“Then it is time it was buried,” said the major, promptly. “I’ll never pun on your name again.” And he never did.
All the soldiers were anxious for news from shore; and this was not long in coming, in the shape of newspapers, letters, and cablegrams.
“General Chaffee has left San Francisco with the first American troops for China, on the transport Grant,” said one of the captains, spreading the news. “He is coming direct to Nagasaki; and he will be followed by four or five thousand other men, from Cuba, New York, and elsewhere.”
The Grant carried the Sixth United States Cavalry, eight hundred strong, and about three hundred sailors and marines.
The news from the front was most conflicting. Admiral Seymour, in command of the expedition which had gone to the relief of Pekin, was rumored to be somewhere beyond Tien-Tsin, and surrounded by the enemy. The foreign quarter of Tien-Tsin had been bombarded by the Boxers and Chinese government troops for over a week after the taking of the Taku forts, and the sufferings of the Americans and others had been almost beyond belief. During the bombardment, women and children had been shut up in Gordon Hall, and shot and shell had rained down on all sides. At this time there was an American circus in the city; and the men of the show took up rifles, buckled on cartridge belts, and went to the walls with the few troops in the place, to hold the enemy in check.

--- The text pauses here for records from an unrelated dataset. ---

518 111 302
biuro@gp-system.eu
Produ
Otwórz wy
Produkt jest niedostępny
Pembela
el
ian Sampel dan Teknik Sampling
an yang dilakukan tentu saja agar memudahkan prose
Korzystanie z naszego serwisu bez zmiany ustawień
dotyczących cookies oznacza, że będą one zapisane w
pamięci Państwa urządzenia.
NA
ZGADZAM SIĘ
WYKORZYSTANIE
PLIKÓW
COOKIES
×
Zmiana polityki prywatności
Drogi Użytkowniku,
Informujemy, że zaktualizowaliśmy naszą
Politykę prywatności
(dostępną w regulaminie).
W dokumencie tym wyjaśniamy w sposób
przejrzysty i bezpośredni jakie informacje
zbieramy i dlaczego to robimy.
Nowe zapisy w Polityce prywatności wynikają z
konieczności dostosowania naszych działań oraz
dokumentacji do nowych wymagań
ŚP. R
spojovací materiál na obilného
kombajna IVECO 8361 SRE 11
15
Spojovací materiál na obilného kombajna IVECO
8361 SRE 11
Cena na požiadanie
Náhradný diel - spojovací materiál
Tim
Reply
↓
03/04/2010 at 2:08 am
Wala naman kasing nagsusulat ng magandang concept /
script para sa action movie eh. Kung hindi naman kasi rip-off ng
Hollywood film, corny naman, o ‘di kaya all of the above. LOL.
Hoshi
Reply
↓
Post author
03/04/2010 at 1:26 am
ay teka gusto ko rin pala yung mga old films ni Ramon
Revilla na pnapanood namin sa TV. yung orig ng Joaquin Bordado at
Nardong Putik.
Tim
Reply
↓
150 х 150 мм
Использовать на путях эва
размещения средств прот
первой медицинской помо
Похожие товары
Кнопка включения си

The relief of Tien-Tsin was largely due to the efforts of one man to get word of what was going on to the allied powers having warships and soldiers in the Gulf of Pechili. When the bombardment of the foreign quarter of the city was at its height, nine men from the various legations took a boat and started for Taku for help. This boat was attacked by the Chinese; and those in it had to run the craft ashore and take to the bushes and woods, in order to escape with their lives.
In Tien-Tsin it was rumored that the nine men had been killed, and that it would prove certain death to anybody undertaking to get through the Chinese lines. Yet the task was undertaken by James Watts, a youth of twenty-two, the son of a Taku pilot.
“I’ll get through, if it costs me everything but my life,” said young Watts. “I’ve outwitted the Chinks before, and I can do it again.” He left Tien-Tsin at nightfall on the swiftest horse the city possessed.
The ride was one long to be remembered; for it covered a distance of forty to forty-five miles, through a territory thick with Boxers and other Chinese, all anxious to take his life at sight. He left the city with caution, but, once on the outskirts, rode with a dash and daring that overcame many of the enemy with fright and surprise. Shots innumerable were fired at him; but only one struck him, in the arm. He was stopped six times, but in each instance literally rode over those who sought to capture him.
When he arrived at Taku, he was ready to drop from exhaustion. But, without waiting to obtain even necessary refreshments, he secured a row-boat, and had some sailors take him out to the flagship of Admiral Kempff of the United States Navy, to whom he told his story in detail.